Family rips plea deals in teen’s death

The sentencing of the last of three men responsible for the death of 19-year-old Tyrone Sero is scheduled to take place Oct. 23 in Kitsap County Superior Court, just over two years after the marijuana deal gone wrong.

It’s the final step in many months of bloodshed, tears and lengthy legal proceedings, and it’s still just as painful for the family and friends of the late Port Orchard teen. They say the results will not deliver justice for their loss after a lenient plea deal was agreed upon for all three suspects. “No, justice wasn’t served because all three deserve life without the possibility of parole,” Kyra Sero, Tyrone’s cousin, said following the sentencing of Kannon Anthony Stephens. “Kitsap County has failed yet another family.”

Sero went missing in October of 2021 after a planned meetup with Stephens for a sale involving marijuana. Surveillance footage obtained from cameras in a South Kitsap parking lot shows Sero getting into a vehicle and the initial struggle as he was pulled toward the back seats. Stephens confessed to law enforcement that he hid in the rear of the vehicle and shot the victim in the back of the head. The body was taken by him and his accomplices, Eli Malcom Gregory and Karlen Merle Talent, to a property in Mason County to be burned.

It was a brutal crime that Sero’s family now feels is getting the benefit of a soft prosecution team in Kitsap County. A plea deal dropped the initial murder charges brought against all three men, who instead pled guilty to lesser charges of manslaughter, robbery, unlawful imprisonment and assault, among others. As a result, Stephens received a sentence of just a little over 17 years. Talent received just 93 months. The same sentence of over seven years is now expected to be handed down in court to Gregory.

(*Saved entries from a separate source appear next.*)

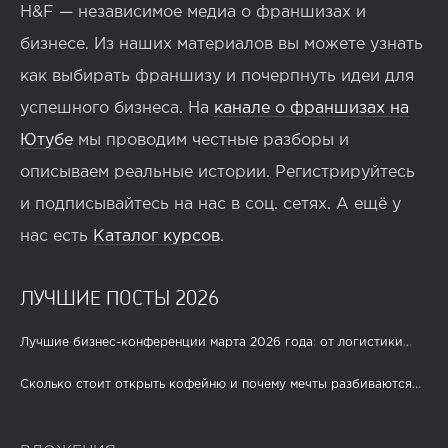
H&F — независимое медиа о франшизах и
бизнесе. Из наших материалов вы можете узнать
как выбирать франшизу и почерпнуть идеи для
успешного бизнеса. На
канале о франшизах на
Ютубе
мы проводим честные разборы и
описываем реальные истории. Регистрируйтесь
и подписывайтесь на нас в соц. сетях. А ещё у
нас есть
Каталог курсов
.
ЛУЧШИЕ ПОСТЫ 2026
Лучшие бизнес-конференции марта 2026 года: от логистики...
Сколько стоит открыть кофейню и почему мечты разбиваются...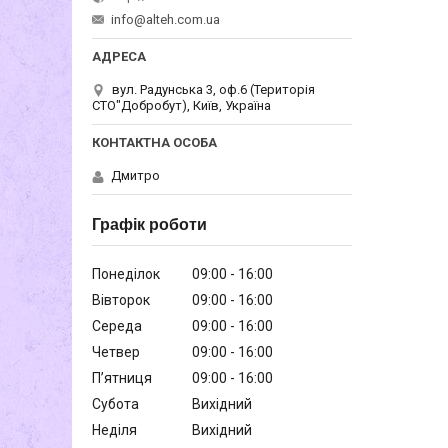
info@alteh.com.ua
вул. Радунська 3, оф.6 (Територія
СТО"Добробут), Київ, Україна
Дмитро
Графік роботи
Понеділок
09:00
16:00
Вівторок
09:00
16:00
Середа
09:00
16:00
Четвер
09:00
16:00
Пʼятниця
09:00
16:00
Субота
Вихідний
Неділя
Вихідний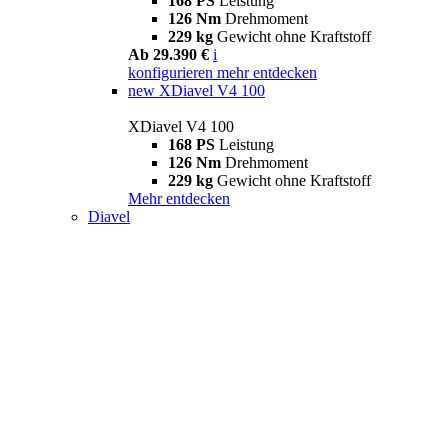
168 PS
Leistung
126 Nm
Drehmoment
229 kg
Gewicht ohne Kraftstoff
Ab 29.390 €
i
konfigurieren
mehr entdecken
new
XDiavel V4 100
XDiavel V4 100
168 PS
Leistung
126 Nm
Drehmoment
229 kg
Gewicht ohne Kraftstoff
Mehr entdecken
Diavel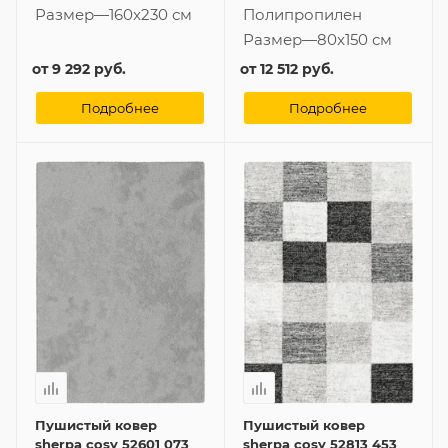
Размер
—
160x230 см
Полипропилен
Размер
—
80x150 см
от
9 292 руб.
от
12 512 руб.
Подробнее
Подробнее
Пушистый ковер
Пушистый ковер
sherpa cosy 52601 073
sherpa cosy 52813 453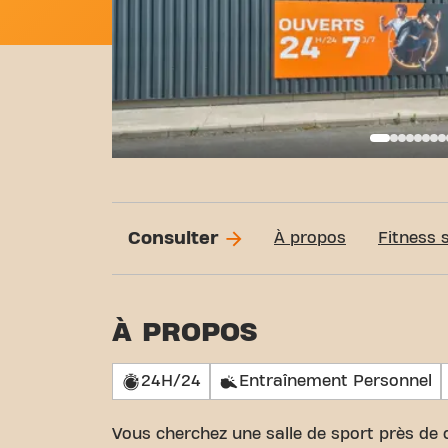
Basi
Consulter
À propos
Fitness 
À PROPOS
24H/24
Entraînement Personnel
Vous cherchez une salle de sport près de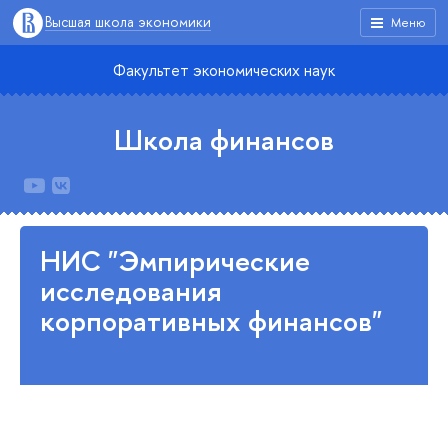
Высшая школа экономики
Меню
Факультет экономических наук
Школа финансов
НИС "Эмпирические
исследования
корпоративных финансов"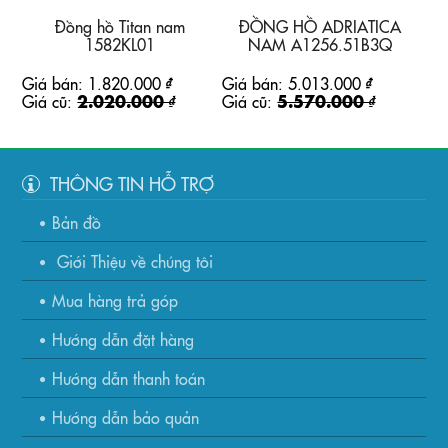
Đồng hồ Titan nam
ĐỒNG HỒ ADRIATICA
1582KL01
NAM A1256.51B3Q
Giá bán:
1.820.000 ₫
Giá bán:
5.013.000 ₫
Giá cũ:
2.020.000 ₫
Giá cũ:
5.570.000 ₫
THÔNG TIN HỖ TRỢ
Bản đồ
Giới Thiệu về chúng tôi
Mua hàng trả góp
Hướng dẫn đặt hàng
Hướng dẫn thanh toán
Hướng dẫn bảo quản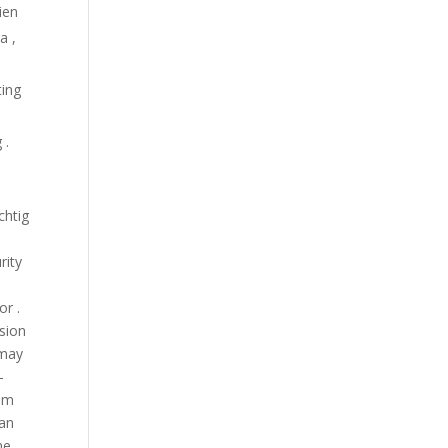
ien
a ,
ting
 .
chtig
rity
or .
sion
 may
-
aim
 an
ne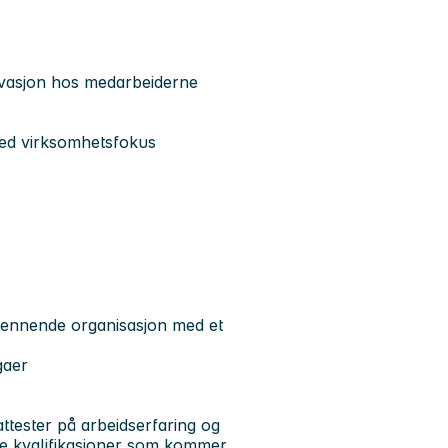
ivasjon hos medarbeiderne
med virksomhetsfokus
spennende organisasjon med et
gaer
ttester på arbeidserfaring og
re kvalifikasjoner som kommer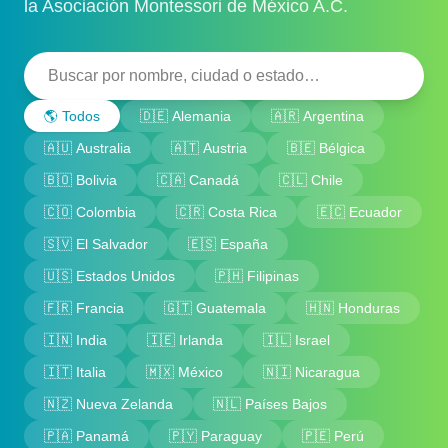
la Asociación Montessori de México A.C.
🌎 Todos
🇩🇪 Alemania
🇦🇷 Argentina
🇦🇺 Australia
🇦🇹 Austria
🇧🇪 Bélgica
🇧🇴 Bolivia
🇨🇦 Canadá
🇨🇱 Chile
🇨🇴 Colombia
🇨🇷 Costa Rica
🇪🇨 Ecuador
🇸🇻 El Salvador
🇪🇸 España
🇺🇸 Estados Unidos
🇵🇭 Filipinas
🇫🇷 Francia
🇬🇹 Guatemala
🇭🇳 Honduras
🇮🇳 India
🇮🇪 Irlanda
🇮🇱 Israel
🇮🇹 Italia
🇲🇽 México
🇳🇮 Nicaragua
🇳🇿 Nueva Zelanda
🇳🇱 Países Bajos
🇵🇦 Panamá
🇵🇾 Paraguay
🇵🇪 Perú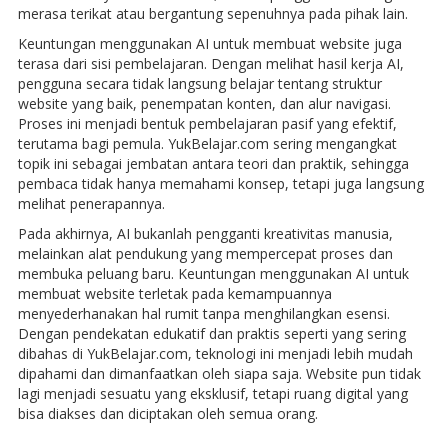
merasa terikat atau bergantung sepenuhnya pada pihak lain.
Keuntungan menggunakan AI untuk membuat website juga
terasa dari sisi pembelajaran. Dengan melihat hasil kerja AI,
pengguna secara tidak langsung belajar tentang struktur
website yang baik, penempatan konten, dan alur navigasi.
Proses ini menjadi bentuk pembelajaran pasif yang efektif,
terutama bagi pemula. YukBelajar.com sering mengangkat
topik ini sebagai jembatan antara teori dan praktik, sehingga
pembaca tidak hanya memahami konsep, tetapi juga langsung
melihat penerapannya.
Pada akhirnya, AI bukanlah pengganti kreativitas manusia,
melainkan alat pendukung yang mempercepat proses dan
membuka peluang baru. Keuntungan menggunakan AI untuk
membuat website terletak pada kemampuannya
menyederhanakan hal rumit tanpa menghilangkan esensi.
Dengan pendekatan edukatif dan praktis seperti yang sering
dibahas di YukBelajar.com, teknologi ini menjadi lebih mudah
dipahami dan dimanfaatkan oleh siapa saja. Website pun tidak
lagi menjadi sesuatu yang eksklusif, tetapi ruang digital yang
bisa diakses dan diciptakan oleh semua orang.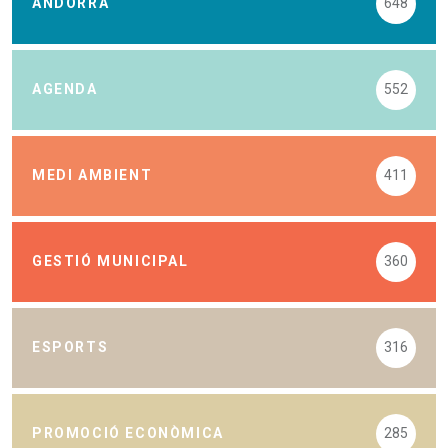
ANDORRA
648
AGENDA
552
MEDI AMBIENT
411
GESTIÓ MUNICIPAL
360
ESPORTS
316
PROMOCIÓ ECONÒMICA
285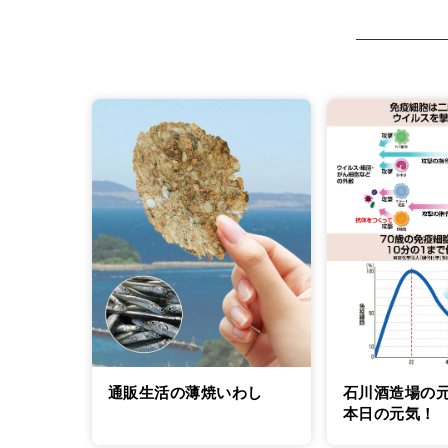
しれません。皆さ
いた記憶があるは
エーションがつか
たのですが、それ
た。御年配の方々
力、あと今回はち
ちました。
全作品を見る
通販生活の薄焼いわし
石川酒造場の
本日の元気！
ー関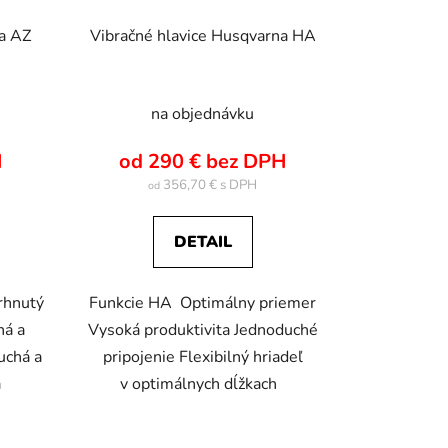
o
na AZ
Vibračné hlavice Husqvarna HA
v
na objednávku
H
od 290 € bez DPH
356,70 €
od
DETAIL
rhnutý
Funkcie HA Optimálny priemer
ná a
Vysoká produktivita Jednoduché
uchá a
pripojenie Flexibilný hriadeľ
ba
v optimálnych dĺžkach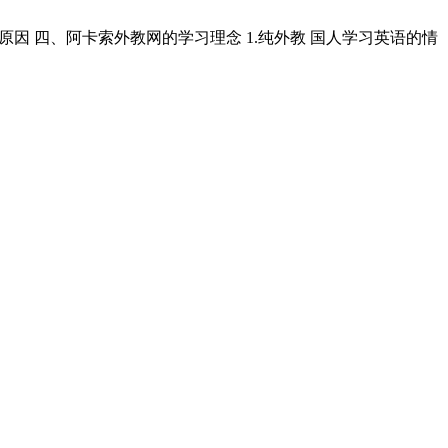
原因 四、阿卡索外教网的学习理念 1.纯外教 国人学习英语的情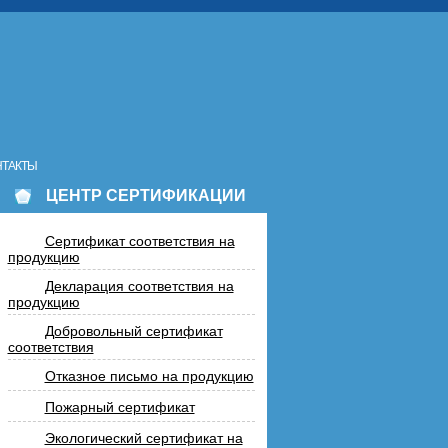
НТАКТЫ
ЦЕНТР СЕРТИФИКАЦИИ
Сертификат соответствия на
продукцию
Декларация соответствия на
продукцию
Добровольный сертификат
соответствия
Отказное письмо на продукцию
Пожарный сертификат
Экологический сертификат на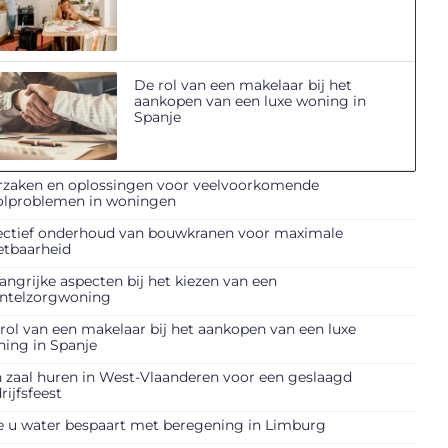
De rol van een makelaar bij het
aankopen van een luxe woning in
Spanje
zaken en oplossingen voor veelvoorkomende
olproblemen in woningen
ectief onderhoud van bouwkranen voor maximale
etbaarheid
angrijke aspecten bij het kiezen van een
ntelzorgwoning
rol van een makelaar bij het aankopen van een luxe
ing in Spanje
 zaal huren in West-Vlaanderen voor een geslaagd
rijfsfeest
 u water bespaart met beregening in Limburg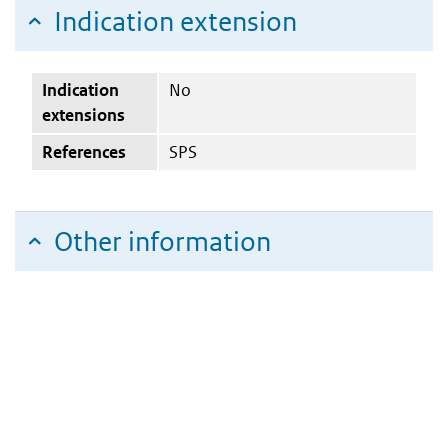
Indication extension
Indication
No
extensions
References
SPS
Other information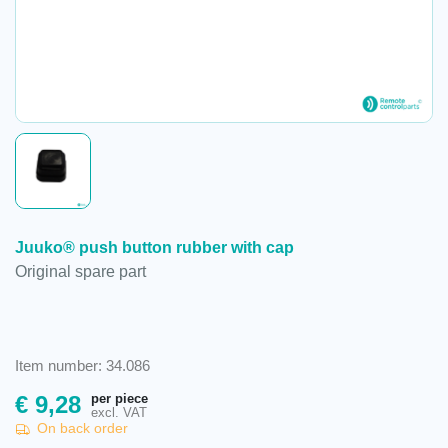
Juuko® push button rubber with cap
Original spare part
Item number: 34.086
per piece
€
9,28
excl. VAT
On back order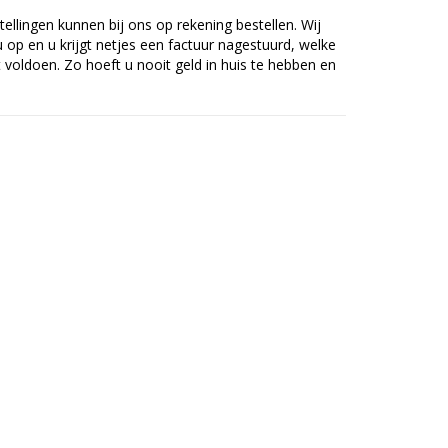
tellingen kunnen bij ons op rekening bestellen. Wij
op en u krijgt netjes een factuur nagestuurd, welke
voldoen. Zo hoeft u nooit geld in huis te hebben en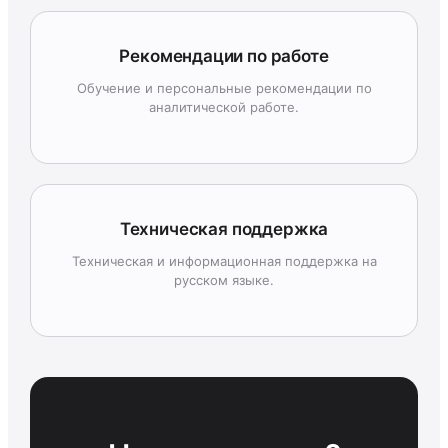
Рекомендации по работе
Обучение и персональные рекомендации по
аналитической работе.
Техническая поддержка
Техническая и информационная поддержка на
русском языке.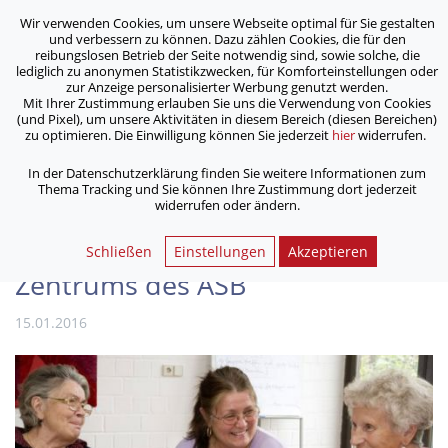
Wir verwenden Cookies, um unsere Webseite optimal für Sie gestalten
ASB Bonn/Rhein-Sieg/Eifel e.V.
und verbessern zu können. Dazu zählen Cookies, die für den
bewegt Menschen
reibungslosen Betrieb der Seite notwendig sind, sowie solche, die
lediglich zu anonymen Statistikzwecken, für Komforteinstellungen oder
zur Anzeige personalisierter Werbung genutzt werden.
Mit Ihrer Zustimmung erlauben Sie uns die Verwendung von Cookies
/
/
Home
Archiv
(und Pixel), um unsere Aktivitäten in diesem Bereich (diesen Bereichen)
Deutlicher Besucher­zuwachs im Café des Sozial­psych­ia­tri­
zu optimieren. Die Einwilligung können Sie jederzeit
hier
widerrufen.
schen Zentrums des ASB
In der Datenschutzerklärung finden Sie weitere Informationen zum
Thema Tracking und Sie können Ihre Zustimmung dort jederzeit
widerrufen oder ändern.
Deutlicher Besucher­zuwachs im
Café des Sozial­psych­ia­tri­schen
Schließen
Einstellungen
Akzeptieren
Zentrums des ASB
15.01.2016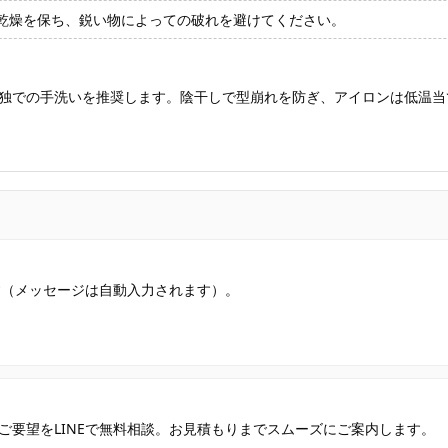
乾燥を保ち、鋭い物によっての破れを避けてください。
独での手洗いを推奨します。陰干しで型崩れを防ぎ、アイロンは低温当
す（メッセージは自動入力されます）。
ご要望をLINEで無料相談。お見積もりまでスムーズにご案内します。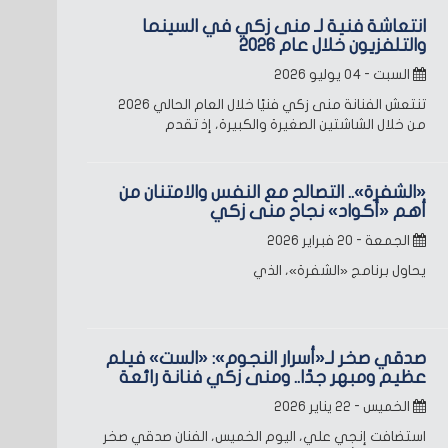
انتعاشة فنية لـ منى زكي في السينما
والتلفزيون خلال عام 2026
السبت - ٠٤ يوليو ٢٠٢٦
تنتعش الفنانة منى زكي فنيًا خلال العام الحالي 2026
من خلال الشاشتين الصغيرة والكبيرة، إذ تقدم
«الشفرة».. التصالح مع النفس والامتنان من
أهم «أكواد» نجاح منى زكي
الجمعة - ٢٠ فبراير ٢٠٢٦
يحاول برنامج «الشفرة»، الذي
صدقي صخر لـ«أسرار النجوم»: «الست» فيلم
عظيم ومبهر جدًا.. ومنى زكي فنانة رائعة
الخميس - ٢٢ يناير ٢٠٢٦
استضافت إنجي علي، اليوم الخميس، الفنان صدقي صخر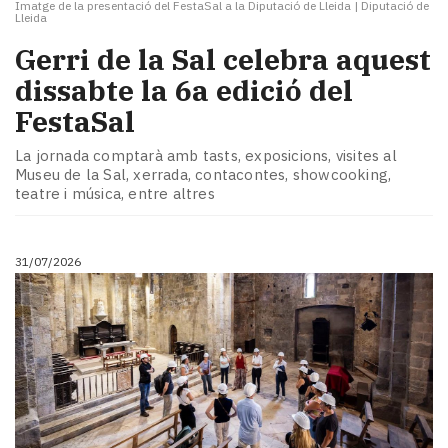
Imatge de la presentació del FestaSal a la Diputació de Lleida
|
Diputació de
Lleida
Gerri de la Sal celebra aquest
dissabte la 6a edició del
FestaSal
La jornada comptarà amb tasts, exposicions, visites al
Museu de la Sal, xerrada, contacontes, showcooking,
teatre i música, entre altres
31/07/2026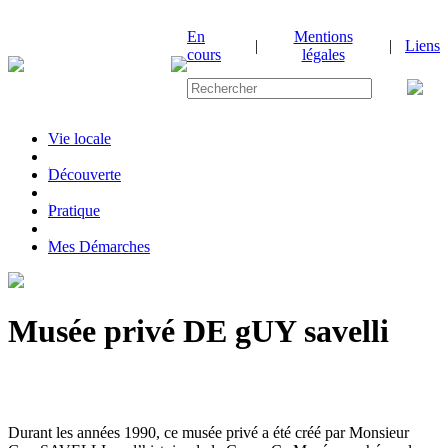
En
Mentions
|
|
Liens
cours
légales
Vie locale
|
Découverte
|
Pratique
|
Mes Démarches
Musée privé DE gUY savelli
Durant les années 1990, ce musée privé a été créé par Monsieur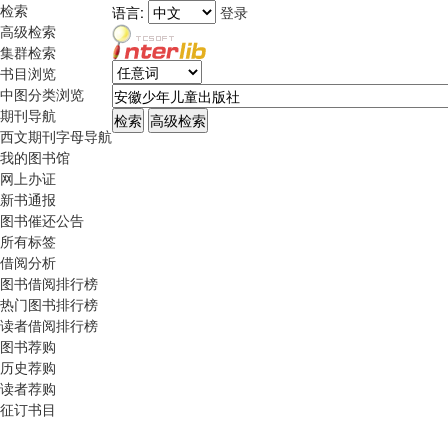
检索
语言:
登录
高级检索
集群检索
书目浏览
中图分类浏览
期刊导航
西文期刊字母导航
我的图书馆
网上办证
新书通报
图书催还公告
所有标签
借阅分析
图书借阅排行榜
热门图书排行榜
读者借阅排行榜
图书荐购
历史荐购
读者荐购
征订书目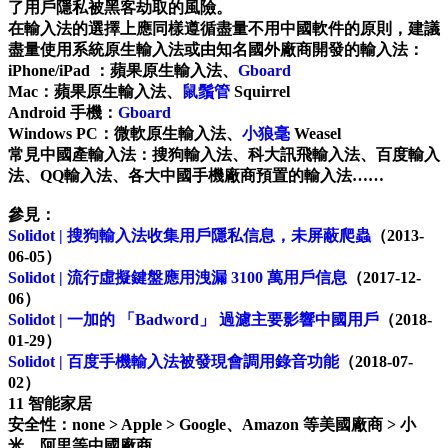
了用戶隱私被黑客劫取的風險。
在輸入法的選擇上應同樣遵循盡量不用中國軟件的原則，建議
盡量使用系統原生輸入法或由知名國外廠商開發的輸入法：
iPhone/iPad ：蘋果原生輸入法、
Gboard
Mac：蘋果原生輸入法、
鼠鬚管
Squirrel
Android 手機：
Gboard
Windows PC：微軟原生輸入法、
小狼毫
Weasel
常見中國產輸入法：搜狗輸入法、科大訊飛輸入法、百度輸入
法、QQ輸入法、各大中國手機廠商預置的輸入法……
參見：
Solidot | 搜狗輸入法收集用戶隱私信息，未屏蔽爬蟲
（2013-
06-05）
Solidot | 流行虛擬鍵盤應用洩漏 3100 萬用戶信息
（2017-12-
06）
Solidot | 一加的 「Badword」 過濾主要影響中國用戶
（2018-
01-29）
Solidot | 百度手機輸入法被發現會調用錄音功能
（2018-07-
02）
11 智能家居
安全性：none > Apple > Google、Amazon 等美國廠商 > 小
米、阿里等中國廠商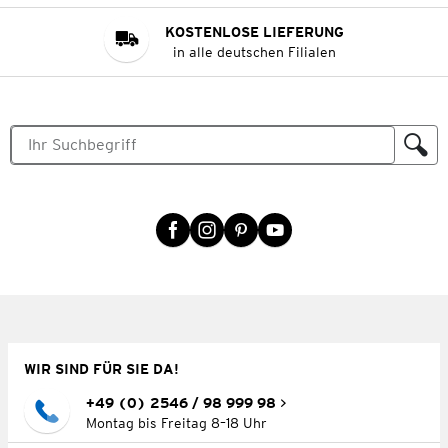
KOSTENLOSE LIEFERUNG
in alle deutschen Filialen
WIR SIND FÜR SIE DA!
+49 (0) 2546 / 98 999 98
Montag bis Freitag 8–18 Uhr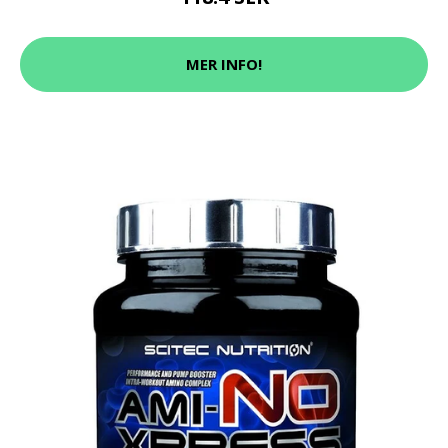
MER INFO!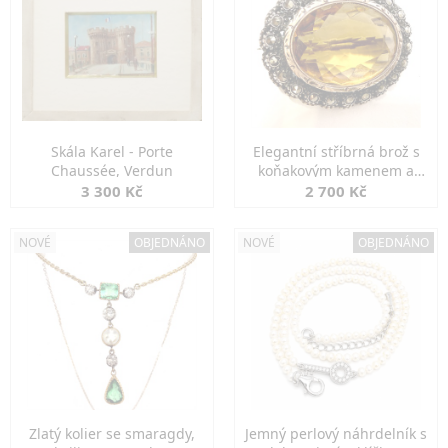
Skála Karel - Porte
Elegantní stříbrná brož s
Chaussée, Verdun
koňakovým kamenem a
markazity
3 300 Kč
2 700 Kč
NOVÉ
OBJEDNÁNO
NOVÉ
OBJEDNÁNO
Zlatý kolier se smaragdy,
Jemný perlový náhrdelník s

But the anger of Sero’s supporters continues to be kindled against Prosecuting Attorney Chad Enright and company for an apparent lack of empathy for the victim’s family and friends. Kyra Sero said in a statement directly to prosecutors:“…it’s yet again unfortunate that we stand before the courts as we’ve waited for justice to be served for the last almost 24 months, and this is the best you could do. As a prosecutor, you are here to do one job, and it seems you have forgotten what that job is.”